Roentgen Room 3.B3.SR01

You may follow the event via Zoom at the following link:

Chiara Serra

Titolo: "Triage at Shift Changes"


"We employ detailed administrative records of over a million admissions at the Emergency Departments (EDs) of four large public hospitals in Italy to investigate how nurses’ leniency in the assesment of patients’ urgency evolves throughout their shifts, and then how this affects patients. First, we show that observationally similar patients with the same symptoms are assigned substantially higher priority toward the end of the nurses’ shift. As a result, identical patients arriving just before (after) the shift-change are assigned higher (lower) priority and have to wait longer before being visited by a physician. After ruling out nurses’ fatigue from the possible mechanisms, we finally employ the setting as a natural experiment to investigate both the immediate and long-term consequences of waiting time at the ED on patients’ behaviour and on their health.."   


Chiara is a PostDoc at in DosCont ERC-funded project.  She received a PhD in Economics from the European University Institute in June 2021. Her research interests lie in Applied Microeconomics, Health and Family Economics.



Giulia Savio


Titolo: “Monitoring Open List Systems: Does Panachage Backfire on Women?” 

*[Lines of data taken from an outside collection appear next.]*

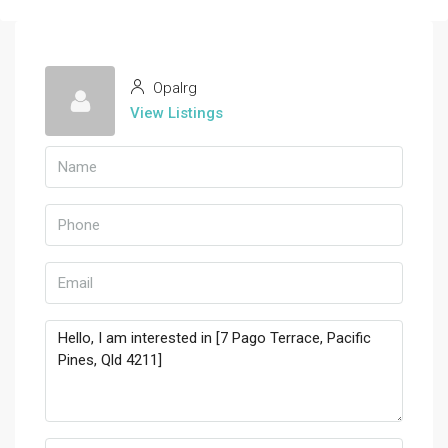
Opalrg
View Listings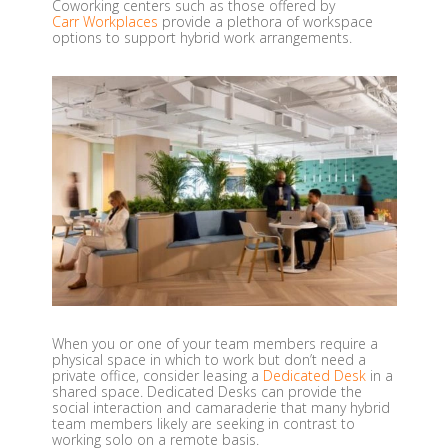
Coworking centers such as those offered by
Carr Workplaces
provide a plethora of workspace
options to support hybrid work arrangements.
When you or one of your team members require a
physical space in which to work but don’t need a
private office, consider leasing a
Dedicated Desk
in a
shared space. Dedicated Desks can provide the
social interaction and camaraderie that many hybrid
team members likely are seeking in contrast to
working solo on a remote basis.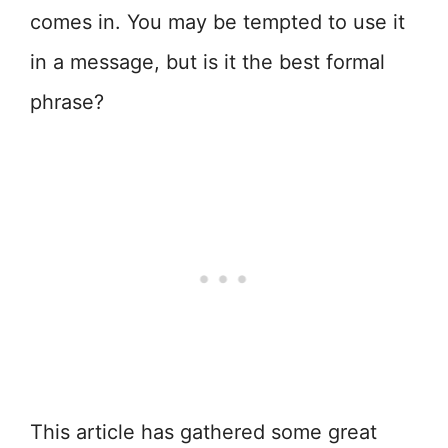
comes in. You may be tempted to use it
in a message, but is it the best formal
phrase?
This article has gathered some great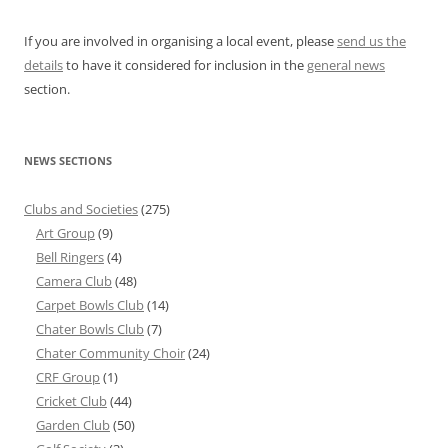
If you are involved in organising a local event, please
send us the
details
to have it considered for inclusion in the
general news
section.
NEWS SECTIONS
Clubs and Societies
(275)
Art Group
(9)
Bell Ringers
(4)
Camera Club
(48)
Carpet Bowls Club
(14)
Chater Bowls Club
(7)
Chater Community Choir
(24)
CRF Group
(1)
Cricket Club
(44)
Garden Club
(50)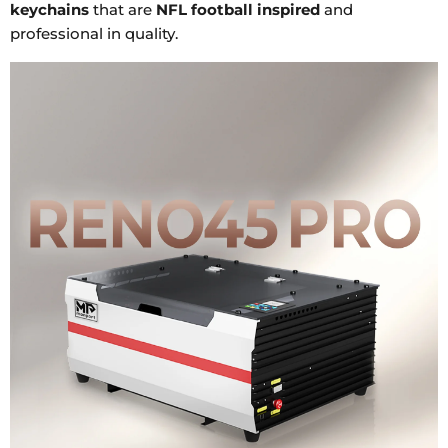
keychains
that are
NFL football inspired
and
professional in quality.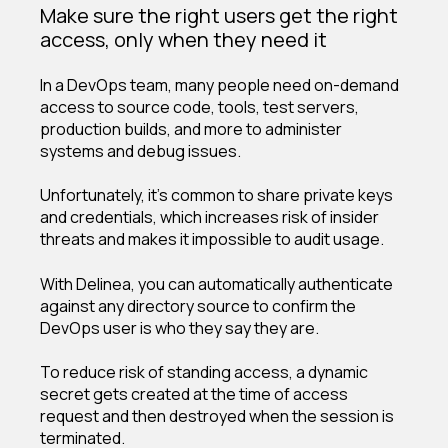
Make sure the right users get the right
access, only when they need it
In a DevOps team, many people need on-demand
access to source code, tools, test servers,
production builds, and more to administer
systems and debug issues.
Unfortunately, it’s common to share private keys
and credentials, which increases risk of insider
threats and makes it impossible to audit usage.
With Delinea, you can automatically authenticate
against any directory source to confirm the
DevOps user is who they say they are.
To reduce risk of standing access, a dynamic
secret gets created at the time of access
request and then destroyed when the session is
terminated.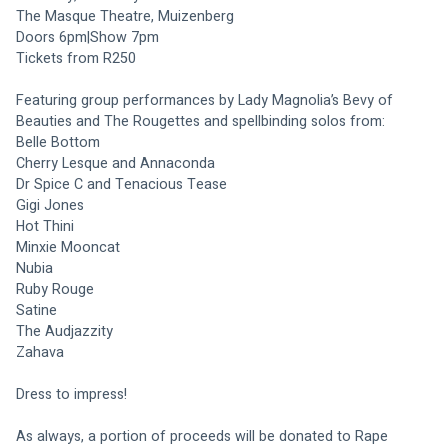
The Masque Theatre, Muizenberg
Doors 6pm|Show 7pm
Tickets from R250
Featuring group performances by Lady Magnolia’s Bevy of 
Beauties and The Rougettes and spellbinding solos from:
Belle Bottom
Cherry Lesque and Annaconda
Dr Spice C and Tenacious Tease
Gigi Jones
Hot Thini
Minxie Mooncat
Nubia
Ruby Rouge
Satine
The Audjazzity
Zahava
Dress to impress!
As always, a portion of proceeds will be donated to Rape 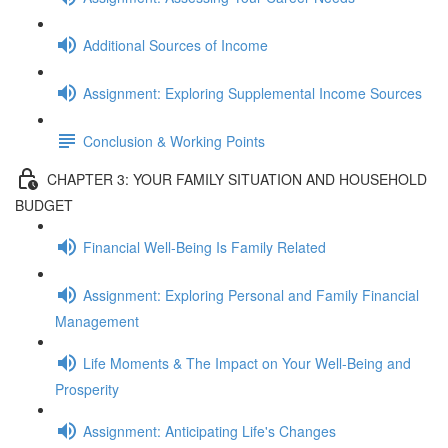
Additional Sources of Income
Assignment: Exploring Supplemental Income Sources
Conclusion & Working Points
CHAPTER 3: YOUR FAMILY SITUATION AND HOUSEHOLD
BUDGET
Financial Well-Being Is Family Related
Assignment: Exploring Personal and Family Financial
Management
Life Moments & The Impact on Your Well-Being and
Prosperity
Assignment: Anticipating Life's Changes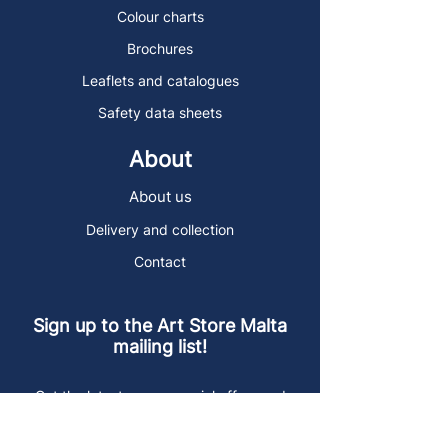
Colour charts
Brochures
Leaflets and catalogues
Safety data sheets
About
About us
Delivery and collection
Contact
Sign up to the Art Store Malta
mailing list!
Get the latest news, special offers and
arty blog posts.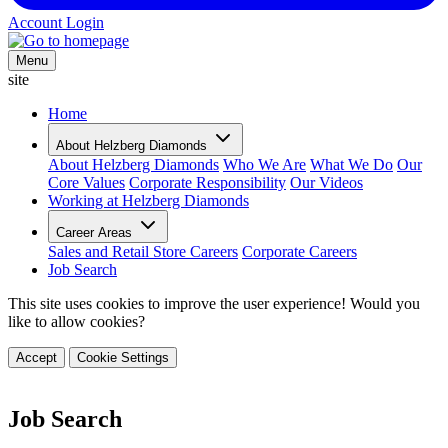
Account Login
Menu
site
Home
About Helzberg Diamonds
About Helzberg Diamonds
Who We Are
What We Do
Our
Core Values
Corporate Responsibility
Our Videos
Working at Helzberg Diamonds
Career Areas
Sales and Retail Store Careers
Corporate Careers
Job Search
This site uses cookies to improve the user experience! Would you
like to allow cookies?
Accept
Cookie Settings
Job Search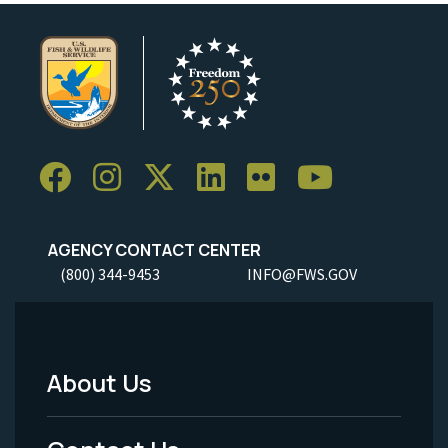
AGENCY CONTACT CENTER
(800) 344-9453
INFO@FWS.GOV
About Us
Footer
Menu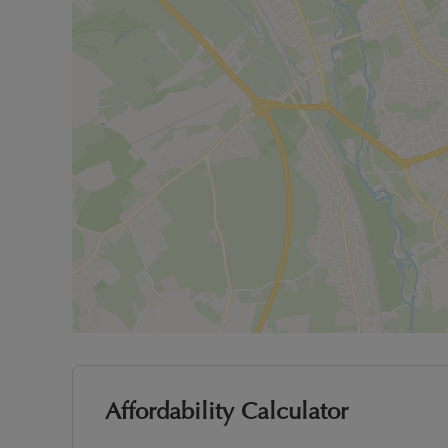
Affordability Calculator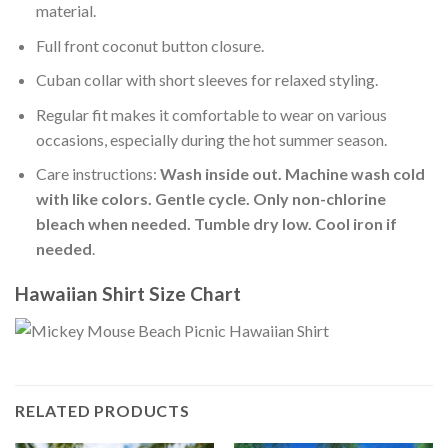
material.
Full front coconut button closure.
Cuban collar with short sleeves for relaxed styling.
Regular fit makes it comfortable to wear on various
occasions, especially during the hot summer season.
Care instructions:
Wash inside out. Machine wash cold
with like colors. Gentle cycle. Only non-chlorine
bleach when needed. Tumble dry low. Cool iron if
needed
.
Hawaiian Shirt Size Chart
RELATED PRODUCTS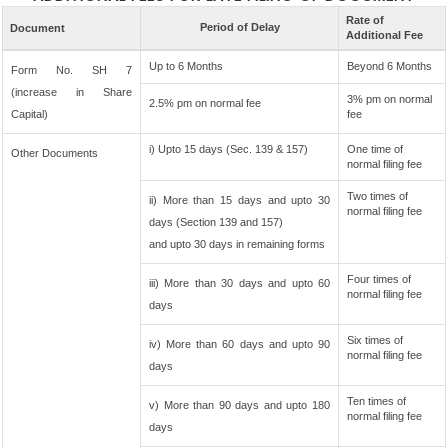
Rate of
Period of Delay
Document
Additional Fee
Up to 6 Months
Beyond 6 Months
Form No. SH 7
(increase in Share
3% pm on normal
2.5% pm on normal fee
Capital)
fee
i) Upto 15 days (Sec. 139 & 157)
One time of
Other Documents
normal filing fee
Two times of
ii) More than 15 days and upto 30
normal filing fee
days (Section 139 and 157)
and upto 30 days in remaining forms
Four times of
iii) More than 30 days and upto 60
normal filing fee
days
Six times of
iv) More than 60 days and upto 90
normal filing fee
days
Ten times of
v) More than 90 days and upto 180
normal filing fee
days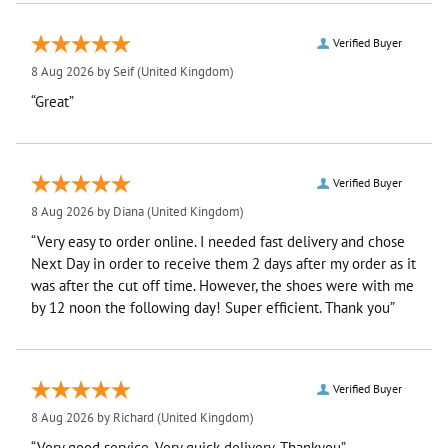
Verified Buyer
8 Aug 2026 by
Seif
(United Kingdom)
“Great”
Verified Buyer
8 Aug 2026 by
Diana
(United Kingdom)
“Very easy to order online. I needed fast delivery and chose
Next Day in order to receive them 2 days after my order as it
was after the cut off time. However, the shoes were with me
by 12 noon the following day! Super efficient. Thank you”
Verified Buyer
8 Aug 2026 by
Richard
(United Kingdom)
“Very good service. Very quick delivery. Thankyou”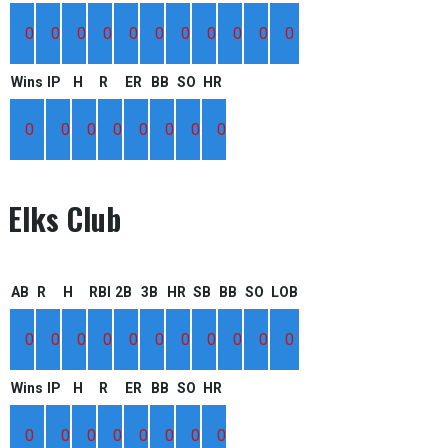
0
0
0
0
0
0
0
0
0
0
0
Wins
IP
H
R
ER
BB
SO
HR
0
0
0
0
0
0
0
0
Elks Club
AB
R
H
RBI
2B
3B
HR
SB
BB
SO
LOB
0
0
0
0
0
0
0
0
0
0
0
Wins
IP
H
R
ER
BB
SO
HR
0
0
0
0
0
0
0
0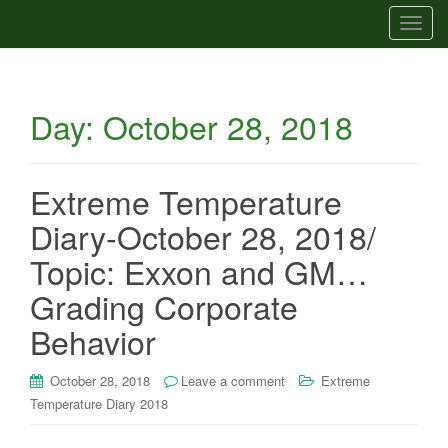
T
o
g
g
Day:
October 28, 2018
l
e
n
a
Extreme Temperature
v
Diary-October 28, 2018/
i
g
Topic: Exxon and GM…
a
Grading Corporate
t
i
Behavior
o
n
October 28, 2018
Leave a comment
Extreme
Temperature Diary 2018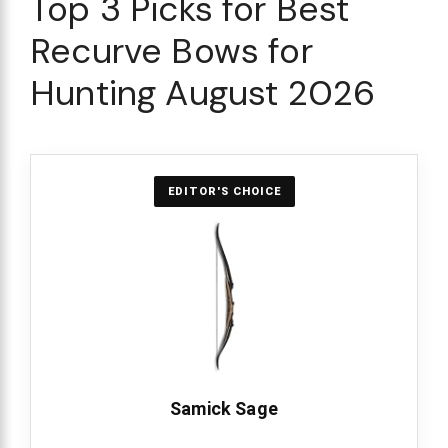
Top 3 Picks for Best
Recurve Bows for
Hunting August 2026
EDITOR'S CHOICE
Samick Sage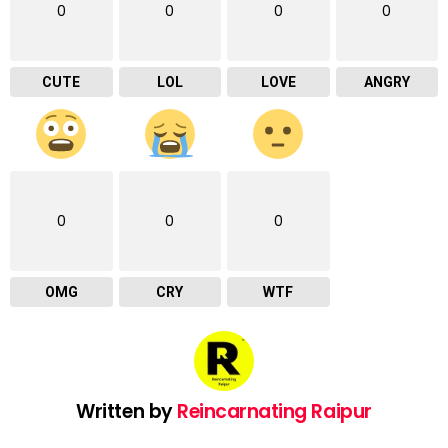
0
0
0
0
CUTE
LOL
LOVE
ANGRY
0
0
0
OMG
CRY
WTF
Written by
Reincarnating Raipur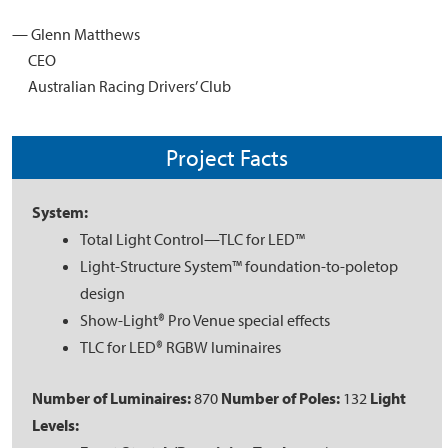
— Glenn Matthews
CEO
Australian Racing Drivers’ Club
Project Facts
System:
Total Light Control—TLC for LED™
Light-Structure System™ foundation-to-poletop
design
Show-Light® Pro Venue special effects
TLC for LED® RGBW luminaires
Number of Luminaires:
870
Number of Poles:
132
Light
Levels: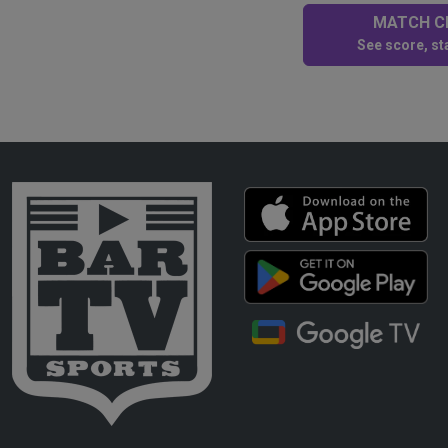
MATCH CE
See score, sta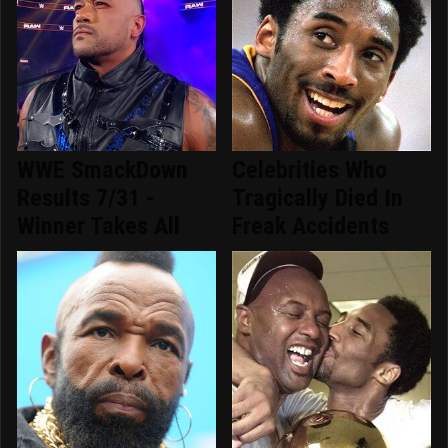
WWE SmackDown
Celebrities Who
Results 7/31 -
Tragically Died In
Winner Takes All
Freak Accidents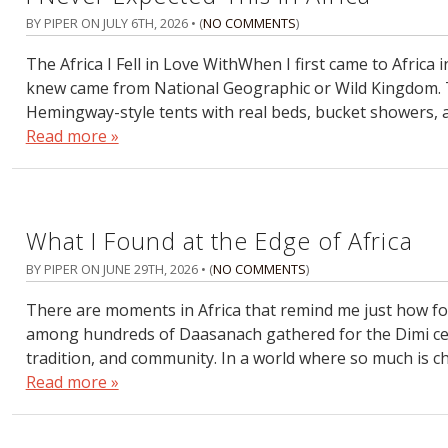
BY PIPER ON
JULY 6TH, 2026
• (
NO COMMENTS
)
The Africa I Fell in Love WithWhen I first came to Africa 
knew came from National Geographic or Wild Kingdom. 
Hemingway-style tents with real beds, bucket showers, 
Read more »
What I Found at the Edge of Africa
BY PIPER ON
JUNE 29TH, 2026
• (
NO COMMENTS
)
There are moments in Africa that remind me just how for
among hundreds of Daasanach gathered for the Dimi cer
tradition, and community. In a world where so much is ch
Read more »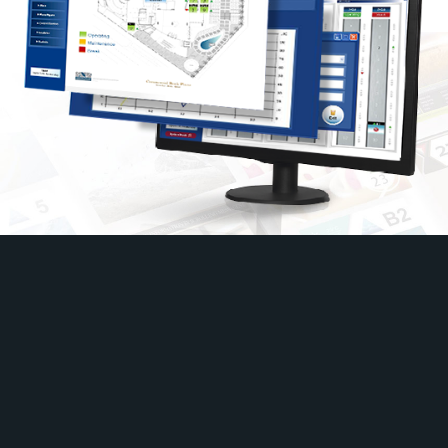
Taiwan
9F., No.649-3, Zhongzheng Rd., Xinzhuang Dist., New
Taipei City 242051, Taiwan
+886-2-2903-7228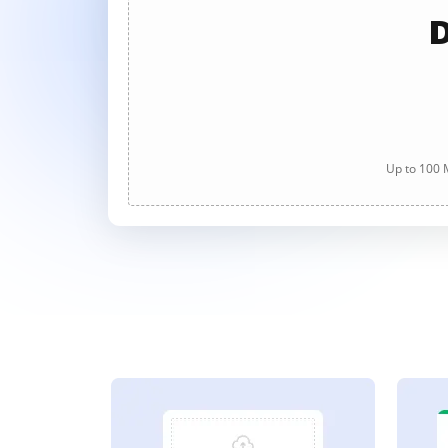
D
Up to 100 M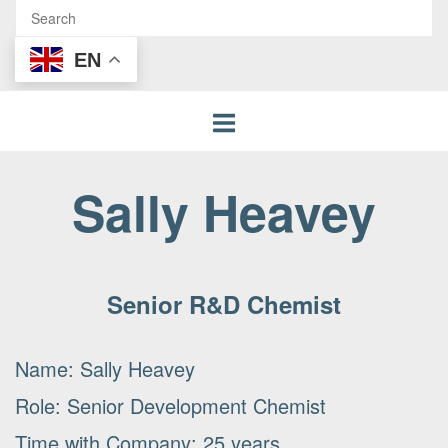
EN
Sally Heavey
Senior R&D Chemist
Name: Sally Heavey
Role: Senior Development Chemist
Time with Company: 25 years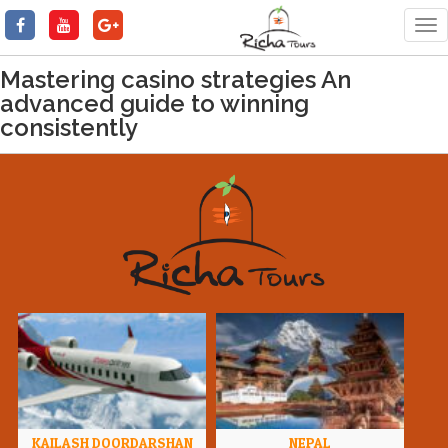
Tog
nav
Mastering casino strategies An
advanced guide to winning
consistently
KAILASH DOORDARSHAN
NEPAL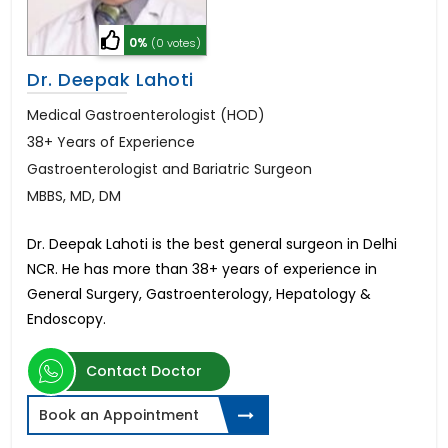
0%
(0 votes)
Dr. Deepak Lahoti
Medical Gastroenterologist (HOD)
38+ Years of Experience
Gastroenterologist and Bariatric Surgeon
MBBS, MD, DM
Dr. Deepak Lahoti is the best general surgeon in Delhi
NCR. He has more than 38+ years of experience in
General Surgery, Gastroenterology, Hepatology &
Endoscopy.
Contact Doctor
Book an Appointment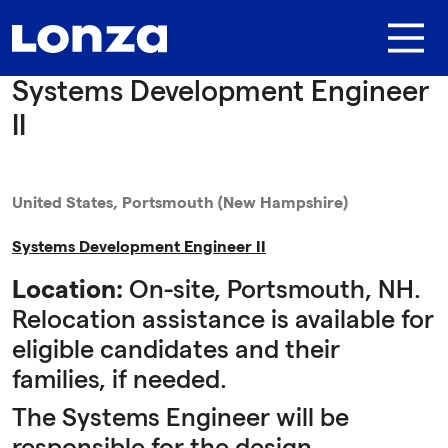
Skip to main content
Systems Development Engineer
II
United States, Portsmouth (New Hampshire)
Systems Development Engineer II
Location:
On-site, Portsmouth, NH.
Relocation assistance is available for
eligible candidates and their
families, if needed.
The Systems Engineer will be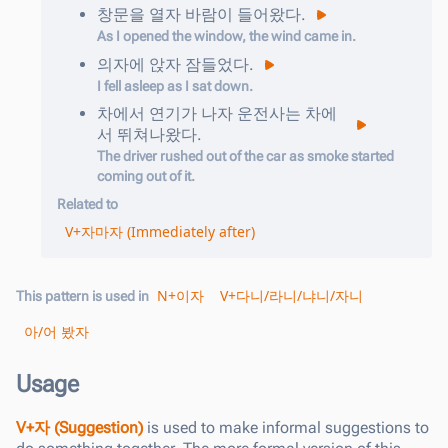
창문을
열
자
바람이
들어왔다
.
As I opened the window, the wind came in.
의자에
앉
자
잠들었다
.
I fell asleep as I sat down.
차에서
연기가
나
자
운전사는
차에
서
뛰쳐나왔다
.
The driver rushed out of the car as smoke started
coming out of it.
Related to
V+자마자 (Immediately after)
N+이자
V+다니/라니/냐니/자니
This pattern is used in
아/어 봤자
Usage
V+자 (Suggestion)
is used to make informal suggestions to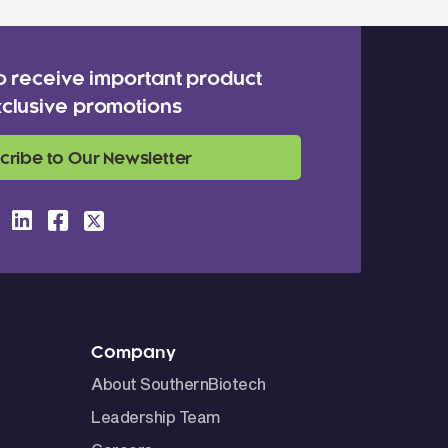
o receive important product
clusive promotions
cribe to Our Newsletter
Company
About SouthernBiotech
Leadership Team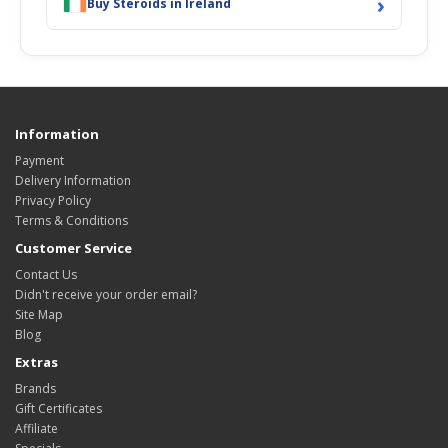
›
Buy Steroids in Ireland
Information
Payment
Delivery Information
Privacy Policy
Terms & Conditions
Customer Service
Contact Us
Didn't receive your order email?
Site Map
Blog
Extras
Brands
Gift Certificates
Affiliate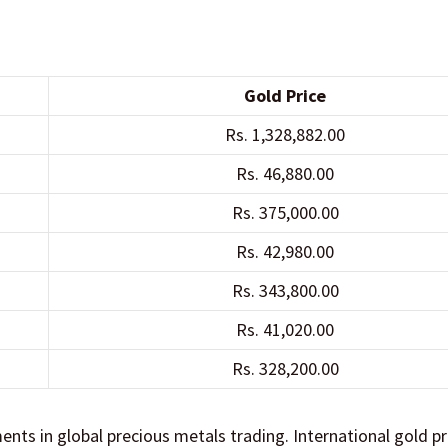
Gold Price
Rs. 1,328,882.00
Rs. 46,880.00
Rs. 375,000.00
Rs. 42,980.00
Rs. 343,800.00
Rs. 41,020.00
Rs. 328,200.00
ts in global precious metals trading. International gold pr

Despite the efforts to reduce gender gaps, women are still under-represented among politicians. In this paper I use a novel dataset of Canton Ticino (Switzerland) to shed light on the drivers of under-representation in open list municipal elections with panachage. First, I document a more pronounced and robust gender gap in the probability of being elected in executive local bodies than in legislative ones. 

 Second, I show that individual preference votes are an important driver of gender differences in candidates' success:  female candidates collect less individual votes than male candidates, after controlling for party ideology, pre-election ranking in the list, and incumbent status. Third, I draw a valuable insight by estimating gender differences in candidates' success separately for different types of preference votes. In this context of Panachage, women perform worst than men in the share of preference votes cast by voters with a clear political identity, supporting opponent parties. Conversely, no robust gender gap emerges in the share of votes cast within the party. 

This result reveals important gender differences in candidates' ability to capture voters, on the basis of their ideology, and brings salient policy implications concerning the impact of electoral systems on female representation.